# Dataset entries
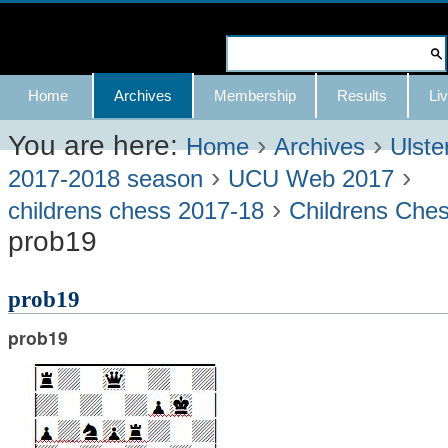
Skip
to
Search Site
content.
Advanced
Navigation
Home
Archives
Membership
Results
Liv
|
Search…
Skip
You are here:
›
›
Home
Archives
Ulste
›
›
to
2017-2018 season
UCU Web 2017
›
navigation
childrens chess 2017-18
Childrens Che
prob19
prob19
prob19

# Work instructions
Pull every line of text from the material above and reproduce it word for word, leaving out the pictures.

# Answer below
Skip
to
Search Site
content.
Advanced
Navigation
Home
Archives
Membership
Results
Liv
|
Search…
Skip
You are here:
›
›
Home
Archives
Ulste
›
›
to
2017-2018 season
UCU Web 2017
›
navigation
childrens chess 2017-18
Childrens Che
prob19
prob19
prob19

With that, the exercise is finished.